Kenya Marks 10 Years Since Mall Massacre
Kenyan police said Thursday they had learned from their "mistakes" as the nation commemorated the 10th anniversary of a bloody siege at an upmarket shopping centre in the capital Nairobi.
In all, 67 people were killed and more than 200 wounded after gunmen from Somalia's Al-Shabaab jihadist group stormed the Westgate mall, spraying bullets and hurling grenades at terrified shoppers.
It was one of the deadliest in a string of attacks in Kenya, which sent troops into Somalia in 2011 to join the fight against the Al-Qaeda-linked group that has been waging an insurgency against the central government in Mogadishu for many years.
But Kenyan security forces came under fire over their handling of the Westgate bloodbath, with reports of chaos and confusion in the initial response as well as alleged looting of shops by soldiers sent in to battle the Islamist militants.
In a statement marking the anniversary, the Directorate of Criminal Investigations described the attack as a "coordinated slaughter that detectives later discovered had been planned for months".
"Based on our response following the attack, the Directorate of Criminal Investigations learnt from its mistakes and has since then put in place mitigating measures to ensure that such an attack does not occur," the DCI said on X, formerly known as Twitter.
It noted, for example, that communications between Al-Shabaab militants and contacts in Kenya went undetected because of "lax procedures".
The siege began around midday on September 21, 2013 as the mall was teeming with shoppers and was officially declared over by the government 80 hours later.
Al-Shabaab said the attack was in retaliation for Nairobi's military intervention in Somalia and has continued to carry out cross-border assaults.
Two years after Westgate, Al-Shabaab fighters attacked Garissa University in eastern Kenya, killing 148 people, almost all of them students.

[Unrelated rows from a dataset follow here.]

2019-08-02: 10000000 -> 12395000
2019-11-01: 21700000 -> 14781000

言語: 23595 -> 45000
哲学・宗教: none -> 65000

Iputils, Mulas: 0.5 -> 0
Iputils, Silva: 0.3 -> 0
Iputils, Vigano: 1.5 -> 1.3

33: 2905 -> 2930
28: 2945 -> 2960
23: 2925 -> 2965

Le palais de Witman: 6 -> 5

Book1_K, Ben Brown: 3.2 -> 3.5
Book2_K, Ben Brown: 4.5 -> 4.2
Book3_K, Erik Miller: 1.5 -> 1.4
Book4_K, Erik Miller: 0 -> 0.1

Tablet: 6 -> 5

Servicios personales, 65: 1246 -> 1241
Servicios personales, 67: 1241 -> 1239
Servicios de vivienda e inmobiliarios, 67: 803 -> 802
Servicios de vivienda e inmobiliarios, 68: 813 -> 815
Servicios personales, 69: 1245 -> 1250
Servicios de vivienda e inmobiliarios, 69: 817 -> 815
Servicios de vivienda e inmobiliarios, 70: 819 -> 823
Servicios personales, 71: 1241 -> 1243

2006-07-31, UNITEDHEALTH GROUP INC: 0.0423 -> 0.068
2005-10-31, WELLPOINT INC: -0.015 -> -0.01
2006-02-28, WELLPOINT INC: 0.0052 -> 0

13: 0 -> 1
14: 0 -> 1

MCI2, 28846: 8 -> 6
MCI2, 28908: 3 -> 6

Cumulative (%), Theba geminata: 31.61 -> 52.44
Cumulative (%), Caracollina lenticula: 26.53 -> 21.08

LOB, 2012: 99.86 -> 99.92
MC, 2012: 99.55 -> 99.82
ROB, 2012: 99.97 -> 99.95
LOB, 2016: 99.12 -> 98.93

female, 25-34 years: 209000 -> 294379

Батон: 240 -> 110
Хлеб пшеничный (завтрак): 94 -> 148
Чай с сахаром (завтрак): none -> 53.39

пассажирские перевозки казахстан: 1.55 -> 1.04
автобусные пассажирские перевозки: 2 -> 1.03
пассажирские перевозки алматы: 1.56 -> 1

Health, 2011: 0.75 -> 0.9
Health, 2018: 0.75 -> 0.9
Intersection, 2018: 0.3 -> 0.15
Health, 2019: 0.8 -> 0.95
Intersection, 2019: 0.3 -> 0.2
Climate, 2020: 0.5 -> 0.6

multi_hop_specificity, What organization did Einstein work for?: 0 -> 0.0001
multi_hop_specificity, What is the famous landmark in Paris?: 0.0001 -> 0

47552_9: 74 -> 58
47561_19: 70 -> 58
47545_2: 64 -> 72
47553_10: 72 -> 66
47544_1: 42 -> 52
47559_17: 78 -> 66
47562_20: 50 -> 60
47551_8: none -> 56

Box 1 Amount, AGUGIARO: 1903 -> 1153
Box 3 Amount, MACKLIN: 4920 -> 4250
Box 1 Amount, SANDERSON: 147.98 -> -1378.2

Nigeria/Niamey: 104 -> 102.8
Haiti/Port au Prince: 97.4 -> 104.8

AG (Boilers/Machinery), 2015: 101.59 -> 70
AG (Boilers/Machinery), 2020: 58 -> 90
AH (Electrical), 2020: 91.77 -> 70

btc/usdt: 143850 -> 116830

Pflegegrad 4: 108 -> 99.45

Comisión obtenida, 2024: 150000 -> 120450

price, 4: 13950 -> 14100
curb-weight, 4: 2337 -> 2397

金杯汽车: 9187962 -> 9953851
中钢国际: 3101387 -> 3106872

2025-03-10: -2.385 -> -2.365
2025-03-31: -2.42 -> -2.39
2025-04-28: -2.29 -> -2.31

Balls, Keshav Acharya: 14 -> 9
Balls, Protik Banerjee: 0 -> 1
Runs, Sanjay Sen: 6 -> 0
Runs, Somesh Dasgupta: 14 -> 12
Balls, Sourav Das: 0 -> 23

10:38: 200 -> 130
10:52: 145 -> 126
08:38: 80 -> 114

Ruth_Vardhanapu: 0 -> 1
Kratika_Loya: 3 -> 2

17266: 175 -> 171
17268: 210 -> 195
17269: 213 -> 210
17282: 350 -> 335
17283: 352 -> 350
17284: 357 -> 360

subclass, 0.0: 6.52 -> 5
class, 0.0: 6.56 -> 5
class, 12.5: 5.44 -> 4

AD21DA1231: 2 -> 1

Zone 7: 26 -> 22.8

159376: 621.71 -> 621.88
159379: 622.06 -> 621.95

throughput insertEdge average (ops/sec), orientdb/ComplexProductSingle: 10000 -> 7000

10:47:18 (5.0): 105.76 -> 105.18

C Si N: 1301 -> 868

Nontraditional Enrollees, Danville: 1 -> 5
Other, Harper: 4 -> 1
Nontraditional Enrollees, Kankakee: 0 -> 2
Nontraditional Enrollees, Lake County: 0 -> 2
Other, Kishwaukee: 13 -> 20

It was the second most deadly attack in Kenya's history, surpassed only by Al-Qaeda's bombing of the US embassy in Nairobi in 1998 that killed 213 people.
In 2019, Al-Shabaab gunmen killed 21 people at the upscale Dusit hotel complex in Nairobi.
This year, there has been a spate of sometimes deadly assaults on civilians and security forces in regions of Kenya that border Somalia, as the government in Mogadishu wages an offensive against Al-Shabaab on home soil.
But a senior Kenyan interior ministry official said progress was being made in efforts to thwart attacks.
"Our end goal is to sustain the highest level of surveillance along our borders and covert/overt security operations across the country, and neutralise the enemy before he strikes," Raymond Omollo said in a statement.
"This approach has yielded tremendous results in terms of the number of foiled terror attacks targeted at us."
In October 2020, two men found guilty of conspiring with the Westgate attackers were sentenced to 33 and 18 years.
The government said the four gunmen who carried out the attack were found dead in the rubble at the mall.
Meanwhile, the United States has announced a reward of up to $5 million for information on Abdullahi Osman Mohamed, described as the senior explosives expert for Al-Shabaab.
Engineer Ismail, as he is also known, is also the leader of the group's media arm Al-Kataib, and a special adviser to Al-Shabaab leader Ahmed Diriye, the US State Department said.